_INSTRUCTION:_
The expected answer is the set of lines in the data below between the line holding "text_box [106, 1092, 179, 1161]" and the line holding "Page size: 1500x1125.", inclusive, written out exactly.

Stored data
* * * * * * * * *
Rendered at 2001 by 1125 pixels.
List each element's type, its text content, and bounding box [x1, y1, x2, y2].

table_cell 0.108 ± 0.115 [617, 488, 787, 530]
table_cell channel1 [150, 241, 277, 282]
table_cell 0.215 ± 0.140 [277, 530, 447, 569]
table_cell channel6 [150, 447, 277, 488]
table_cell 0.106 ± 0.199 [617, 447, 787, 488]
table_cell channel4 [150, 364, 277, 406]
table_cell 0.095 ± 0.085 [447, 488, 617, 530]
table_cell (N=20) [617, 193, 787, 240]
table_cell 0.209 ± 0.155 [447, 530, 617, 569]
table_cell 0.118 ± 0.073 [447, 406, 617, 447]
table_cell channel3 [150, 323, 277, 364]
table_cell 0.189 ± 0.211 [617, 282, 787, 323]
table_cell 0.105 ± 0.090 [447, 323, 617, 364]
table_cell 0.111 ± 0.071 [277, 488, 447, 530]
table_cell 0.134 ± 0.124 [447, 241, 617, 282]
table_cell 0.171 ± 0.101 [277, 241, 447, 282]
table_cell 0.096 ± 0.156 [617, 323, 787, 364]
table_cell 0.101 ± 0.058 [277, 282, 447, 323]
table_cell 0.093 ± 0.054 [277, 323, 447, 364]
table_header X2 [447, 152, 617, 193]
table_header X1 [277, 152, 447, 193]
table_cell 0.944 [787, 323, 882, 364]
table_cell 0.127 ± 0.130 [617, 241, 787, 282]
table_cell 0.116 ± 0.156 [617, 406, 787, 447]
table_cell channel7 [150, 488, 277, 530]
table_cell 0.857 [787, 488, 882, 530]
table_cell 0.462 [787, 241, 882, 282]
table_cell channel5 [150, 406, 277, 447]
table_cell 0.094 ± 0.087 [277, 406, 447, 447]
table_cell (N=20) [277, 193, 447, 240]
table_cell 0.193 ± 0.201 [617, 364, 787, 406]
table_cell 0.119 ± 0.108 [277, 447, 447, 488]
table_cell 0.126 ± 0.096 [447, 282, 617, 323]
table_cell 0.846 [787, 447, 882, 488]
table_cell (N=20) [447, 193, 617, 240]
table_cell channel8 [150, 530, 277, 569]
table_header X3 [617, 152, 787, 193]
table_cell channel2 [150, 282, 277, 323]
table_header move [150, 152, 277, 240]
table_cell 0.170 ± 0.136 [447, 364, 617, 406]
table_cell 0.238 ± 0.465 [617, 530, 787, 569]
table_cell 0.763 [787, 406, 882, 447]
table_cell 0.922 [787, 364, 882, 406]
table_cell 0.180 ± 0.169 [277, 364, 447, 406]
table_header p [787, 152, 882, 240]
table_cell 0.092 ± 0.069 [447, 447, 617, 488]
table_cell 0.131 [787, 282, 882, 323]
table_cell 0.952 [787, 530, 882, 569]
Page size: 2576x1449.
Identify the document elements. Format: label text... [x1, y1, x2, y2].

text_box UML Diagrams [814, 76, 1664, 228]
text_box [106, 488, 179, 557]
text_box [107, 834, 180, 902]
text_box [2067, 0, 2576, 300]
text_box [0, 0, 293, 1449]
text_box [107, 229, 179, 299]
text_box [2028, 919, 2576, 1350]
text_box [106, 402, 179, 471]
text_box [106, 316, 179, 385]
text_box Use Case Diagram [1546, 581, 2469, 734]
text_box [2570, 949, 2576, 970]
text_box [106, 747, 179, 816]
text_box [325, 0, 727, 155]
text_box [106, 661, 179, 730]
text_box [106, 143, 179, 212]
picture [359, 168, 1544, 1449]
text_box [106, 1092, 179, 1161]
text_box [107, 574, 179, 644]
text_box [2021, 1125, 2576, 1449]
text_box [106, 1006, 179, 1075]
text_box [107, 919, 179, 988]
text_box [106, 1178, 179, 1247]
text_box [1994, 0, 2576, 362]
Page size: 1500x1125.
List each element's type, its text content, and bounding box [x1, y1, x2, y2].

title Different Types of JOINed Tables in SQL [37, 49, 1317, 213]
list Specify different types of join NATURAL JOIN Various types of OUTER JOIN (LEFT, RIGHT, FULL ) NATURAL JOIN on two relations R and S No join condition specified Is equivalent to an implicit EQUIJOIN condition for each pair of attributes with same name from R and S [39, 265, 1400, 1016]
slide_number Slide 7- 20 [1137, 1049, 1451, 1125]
* * * * * * * * *
_RESULT OF THIS TASK:_
text_box [106, 1092, 179, 1161]
text_box [107, 574, 179, 644]
text_box [2021, 1125, 2576, 1449]
text_box [106, 1006, 179, 1075]
text_box [107, 919, 179, 988]
text_box [106, 1178, 179, 1247]
text_box [1994, 0, 2576, 362]
Page size: 1500x1125.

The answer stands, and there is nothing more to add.